• **Prompt**: Could you write out the records below exactly as they appear, leaving out any pictures?
————————
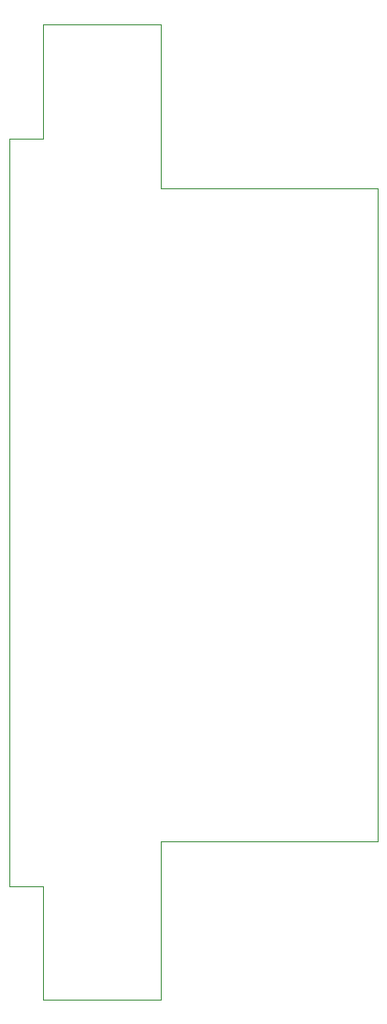
<source format=gbr>
%TF.GenerationSoftware,KiCad,Pcbnew,6.0.1+dfsg-1*%
%TF.CreationDate,2022-03-06T17:26:00+02:00*%
%TF.ProjectId,ram_board,72616d5f-626f-4617-9264-2e6b69636164,rev?*%
%TF.SameCoordinates,Original*%
%TF.FileFunction,Profile,NP*%
%FSLAX46Y46*%
G04 Gerber Fmt 4.6, Leading zero omitted, Abs format (unit mm)*
G04 Created by KiCad (PCBNEW 6.0.1+dfsg-1) date 2022-03-06 17:26:00*
%MOMM*%
%LPD*%
G01*
G04 APERTURE LIST*
%TA.AperFunction,Profile*%
%ADD10C,0.050000*%
%TD*%
G04 APERTURE END LIST*
D10*
X46500000Y-24000000D02*
X43500000Y-24000000D01*
X46500000Y-91500000D02*
X46500000Y-101750000D01*
X43500000Y-24000000D02*
X43500000Y-91500000D01*
X76840000Y-87500000D02*
X76840000Y-28480000D01*
X57240000Y-28480000D02*
X57240000Y-13670000D01*
X57240000Y-13670000D02*
X46500000Y-13670000D01*
X43500000Y-91500000D02*
X46500000Y-91500000D01*
X46500000Y-13670000D02*
X46500000Y-24000000D01*
X46500000Y-101750000D02*
X57240000Y-101750000D01*
X57240000Y-101750000D02*
X57240000Y-87500000D01*
X57240000Y-87500000D02*
X76840000Y-87500000D01*
X76840000Y-28480000D02*
X57240000Y-28480000D01*
M02*

</source>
————————
• **Exercise result**:
<source format=gbr>
%TF.GenerationSoftware,KiCad,Pcbnew,6.0.1+dfsg-1*%
%TF.CreationDate,2022-03-06T17:26:00+02:00*%
%TF.ProjectId,ram_board,72616d5f-626f-4617-9264-2e6b69636164,rev?*%
%TF.SameCoordinates,Original*%
%TF.FileFunction,Profile,NP*%
%FSLAX46Y46*%
G04 Gerber Fmt 4.6, Leading zero omitted, Abs format (unit mm)*
G04 Created by KiCad (PCBNEW 6.0.1+dfsg-1) date 2022-03-06 17:26:00*
%MOMM*%
%LPD*%
G01*
G04 APERTURE LIST*
%TA.AperFunction,Profile*%
%ADD10C,0.050000*%
%TD*%
G04 APERTURE END LIST*
D10*
X46500000Y-24000000D02*
X43500000Y-24000000D01*
X46500000Y-91500000D02*
X46500000Y-101750000D01*
X43500000Y-24000000D02*
X43500000Y-91500000D01*
X76840000Y-87500000D02*
X76840000Y-28480000D01*
X57240000Y-28480000D02*
X57240000Y-13670000D01*
X57240000Y-13670000D02*
X46500000Y-13670000D01*
X43500000Y-91500000D02*
X46500000Y-91500000D01*
X46500000Y-13670000D02*
X46500000Y-24000000D01*
X46500000Y-101750000D02*
X57240000Y-101750000D01*
X57240000Y-101750000D02*
X57240000Y-87500000D01*
X57240000Y-87500000D02*
X76840000Y-87500000D01*
X76840000Y-28480000D02*
X57240000Y-28480000D01*
M02*

</source>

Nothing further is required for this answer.